Opening/Maintaining the Trusts Estate Accounts
After a trusts assets have been marshaled and a list compiled by the probate paralegal service, decedent’s accounts should be transferred into one or more insured estate accounts. Depending on the size of the trusts estate and the extent of funds held on deposit, a single commercial account might suffice. But accounts exceeding the federally-insured limit should be broken up; and, in any event, several commercial accounts may be necessary for effective management of extremely large estates. Ask your trusts probate administration paralegal service how they normally handle transfer and opening of probate accounts.
A certified copy of the trusts representative’s letters and a bank signature card signed by the representative will be required to transfer the account from decedent’s to the estate’s name. Often the bank will require the trusts probate paralegal to appear in person and may require a certified copy of decedent’s death certificate as well.
Most banks and financial institutions view the trusts letters as becoming “stale” with the passage of time, for example, sixty days after the date of certification. Therefore, be sure the trusts representative’s letters are current before she attempts to use them. New certified copies can be easily obtained by the trusts probate paralegal service from the court clerk through your attorney service at nominal cost.
Non Transferred Forfeitures:
Amounts held in accounts subject to forfeitures or penalties on early withdrawal should not be transferred until it is determined whether transfer of these funds to the estate account will cause such a forfeiture. To prevent a forfeiture, leave the money in the account until the maturity date, when withdrawal and transfer may be effected with full interest.
Amounts held in certificate or term accounts closed following decedent’s death (up to one year thereafter) without risk of forfeiture. Hence, the representative should consider withdrawing and transferring these funds whenever currently available investment alternatives promise a higher yield.
Money belonging to the estate may be transferred or deposited without prior court order into any insured account in a state or federal bank, savings and loan, credit union or like financial institution.
Likewise, absent court order to the contrary, withdrawals may be made without prior court approval as necessary to administer the estate using ordinary care and diligence. Even so, prior court approval may be requested and, indeed, may be advisable under the particular circumstances.
The Trusts Tangible Personal Property
It is very important to conduct a detailed inventory and accounting of the estate, down to the smallest personal items of the decedent. Using a laptop computer is an efficient way to conduct such an inventory or personal items.

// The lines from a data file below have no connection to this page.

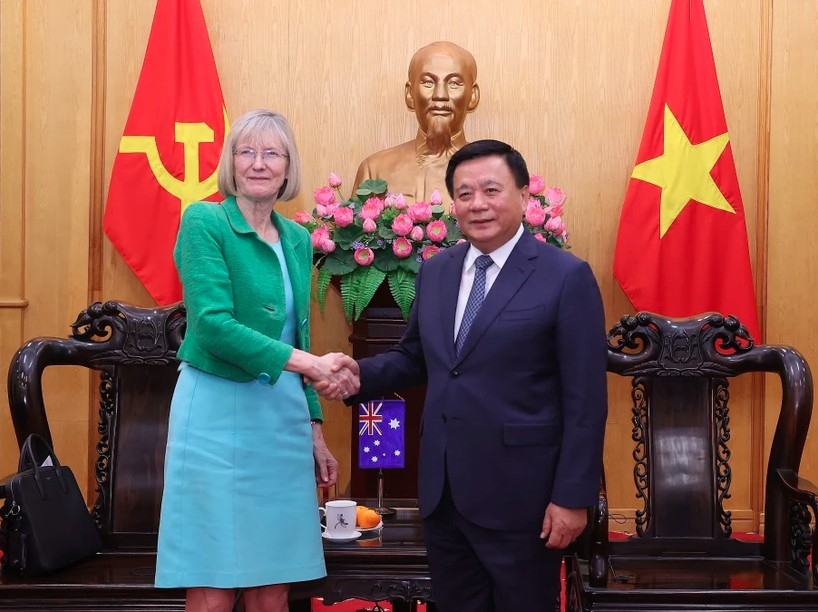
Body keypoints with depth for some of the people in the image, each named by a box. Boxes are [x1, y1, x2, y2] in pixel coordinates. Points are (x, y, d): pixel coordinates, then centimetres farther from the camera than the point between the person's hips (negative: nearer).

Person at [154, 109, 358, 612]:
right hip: (218, 413, -6)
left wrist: (314, 428, 16)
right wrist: (308, 363, -24)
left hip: (283, 417, 6)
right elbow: (213, 324, -18)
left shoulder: (298, 239, 12)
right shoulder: (204, 221, -7)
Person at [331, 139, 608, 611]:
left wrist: (572, 497, -14)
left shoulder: (567, 277, -10)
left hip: (520, 494, -5)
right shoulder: (434, 271, 8)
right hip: (442, 491, 6)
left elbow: (585, 400, -11)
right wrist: (361, 373, -4)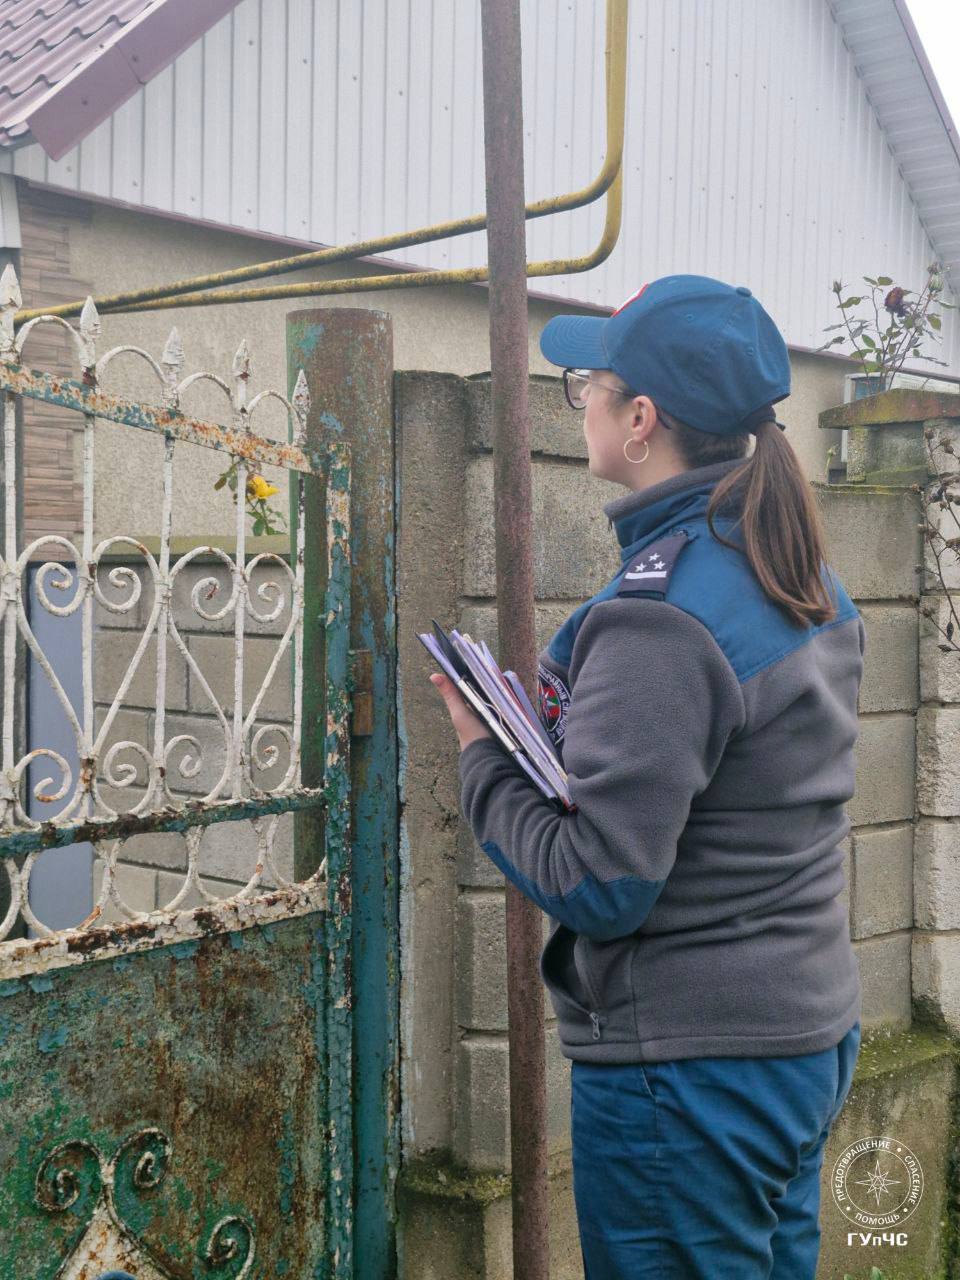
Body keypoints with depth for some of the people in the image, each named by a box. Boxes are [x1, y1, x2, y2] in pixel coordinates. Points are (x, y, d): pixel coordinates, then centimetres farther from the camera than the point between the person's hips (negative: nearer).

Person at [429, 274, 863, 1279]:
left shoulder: (658, 618, -23)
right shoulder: (810, 583, 5)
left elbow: (598, 887, -24)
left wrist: (483, 760, -9)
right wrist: (555, 728, 6)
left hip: (688, 1063, -9)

Valuable jewelry, coin, stamp, art and other collections, sliver, furs, automobiles, antiques, furniture and furnishings must be itemized, described, safeguarded and insured. All such personal items will have to be appraised–either by the probate referee or, at the representative’s election in the case of unique, artistic, unusual, or special items of tangible personal property, by a qualified independent expert.
Use of safe deposit box
Small items of unique value such as jewelry are best safeguarded in an estate safe deposit box, which may simply be decedent’s box transferred into the estate representative’s name. Other valuable personality should be protected as well.

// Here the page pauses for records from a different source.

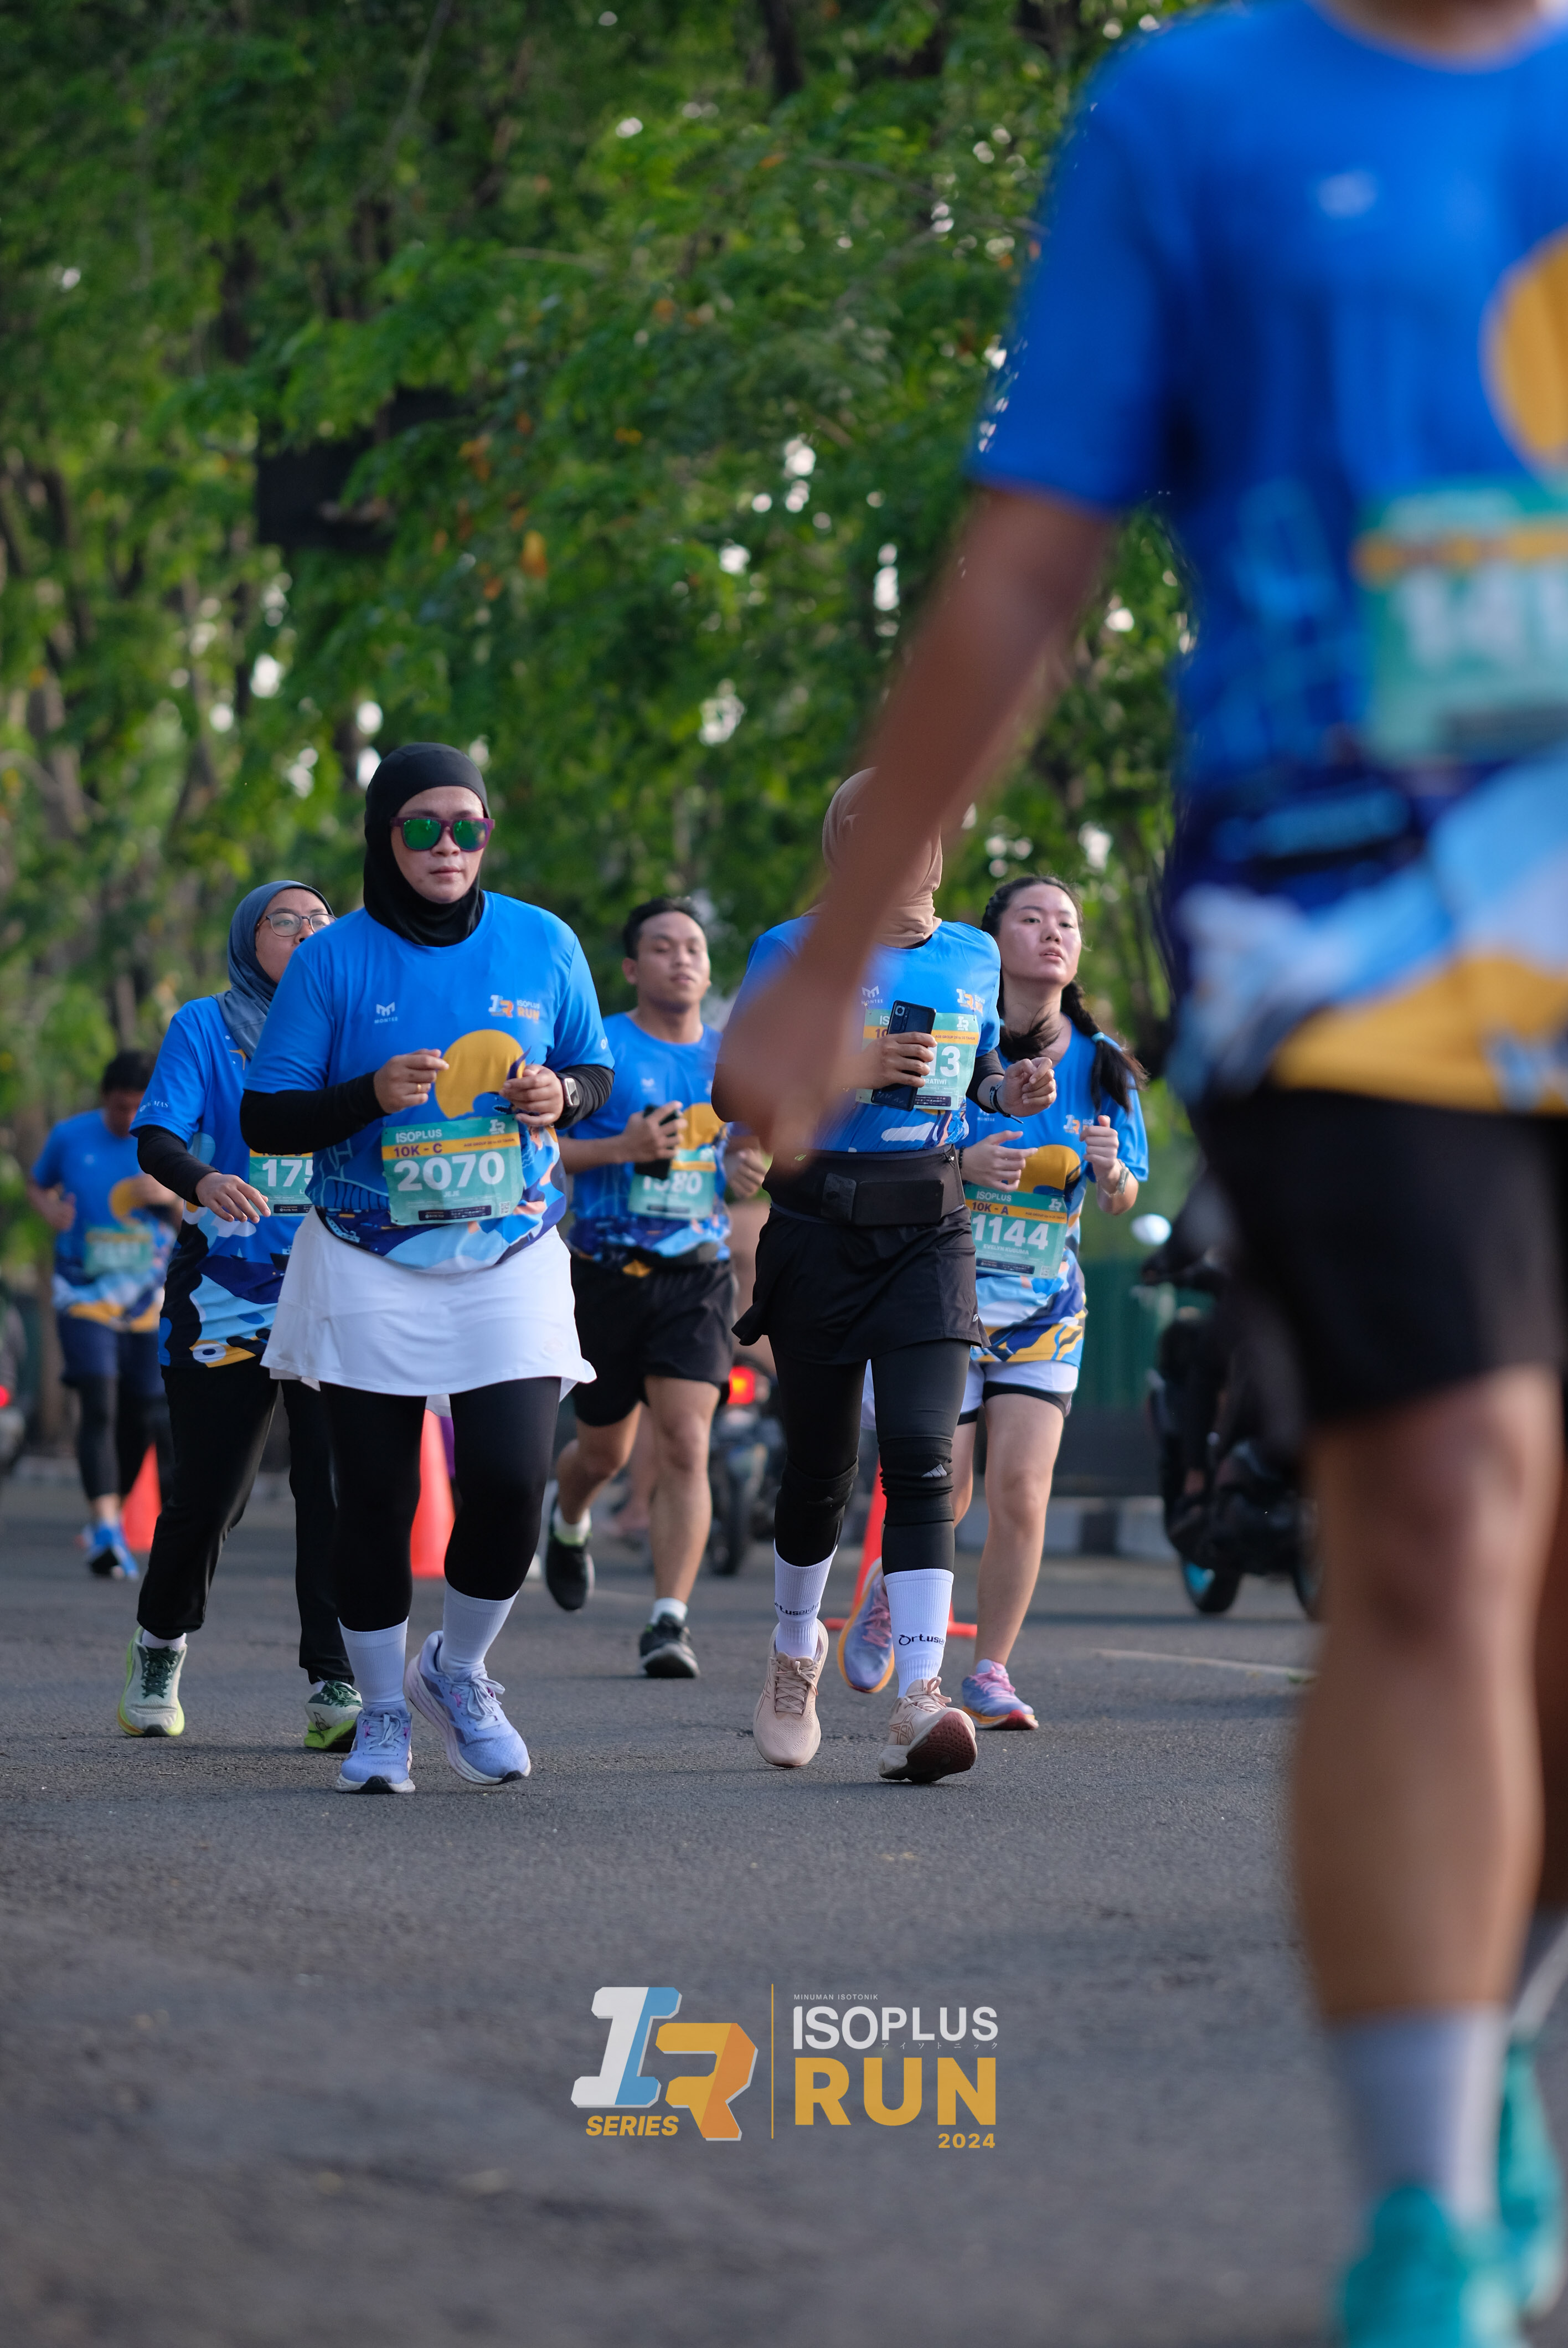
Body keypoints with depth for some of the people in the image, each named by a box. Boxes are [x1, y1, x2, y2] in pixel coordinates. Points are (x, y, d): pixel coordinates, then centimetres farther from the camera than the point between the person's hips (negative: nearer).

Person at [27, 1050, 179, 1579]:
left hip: (150, 1298, 2)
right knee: (98, 1403, -17)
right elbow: (36, 1185, 16)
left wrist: (173, 1197, -17)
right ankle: (106, 1529, -21)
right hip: (85, 1294, -2)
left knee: (144, 1416, 5)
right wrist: (49, 1209, -7)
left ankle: (111, 1517, 25)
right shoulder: (70, 1137, 0)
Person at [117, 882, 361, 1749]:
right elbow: (157, 1137, -11)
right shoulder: (204, 1027, 1)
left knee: (337, 1480, -14)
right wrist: (203, 1182, -33)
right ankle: (160, 1646, 29)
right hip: (226, 1292, -1)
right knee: (209, 1491, 2)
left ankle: (335, 1686, -13)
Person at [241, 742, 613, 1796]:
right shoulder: (333, 960, -4)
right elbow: (265, 1119, -3)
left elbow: (596, 1072, 15)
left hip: (511, 1261, 1)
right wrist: (370, 1095, -20)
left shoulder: (543, 944, 2)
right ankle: (382, 1710, 19)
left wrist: (559, 1094, -8)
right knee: (375, 1496, 0)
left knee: (512, 1479, -11)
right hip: (370, 1265, -1)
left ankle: (458, 1671, 16)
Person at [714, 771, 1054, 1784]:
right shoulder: (793, 952, -1)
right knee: (821, 1463, 8)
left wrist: (1011, 1091, 4)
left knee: (922, 1453, -15)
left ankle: (921, 1696, -24)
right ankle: (796, 1646, 37)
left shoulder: (974, 958, 11)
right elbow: (734, 1093, -5)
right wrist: (847, 1068, -19)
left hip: (928, 1231, 2)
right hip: (818, 1232, -2)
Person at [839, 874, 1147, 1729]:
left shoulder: (1100, 1064, 2)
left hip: (1045, 1304, 2)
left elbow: (1121, 1201, 9)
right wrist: (966, 1163, -22)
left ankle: (990, 1671, 3)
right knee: (943, 1493, -2)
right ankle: (886, 1591, 31)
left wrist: (1110, 1169, -14)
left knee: (1021, 1490, -10)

Distribution in lieu of storage
Many times it may seem preferable to distribute certain personal items to the testate beneficiaries designated to receive them, rather than to incur the costs of storage. This approach is technically permissible [See Probate Code § 9650 (c). However each situation must be evaluated on a case-by-case basis. For instance, distribution is not advisable if there is any doubt as to who is entitled to the item. Nor is it advisable, at least until the appraisal is completed, if there is a risk that the beneficiary will dispose of, damage or lose the property
Remember that the representative is held to fiduciary standards and is responsible for the estate property pending final accounting and distribution. Thus, at least in regard to unique items and assets of substantial value, the representative is better advised to keep possession and store them in a safe place until they are appraised and a determination can be made that their distribution will not prejudice others, such as creditors possibly interested in the estate.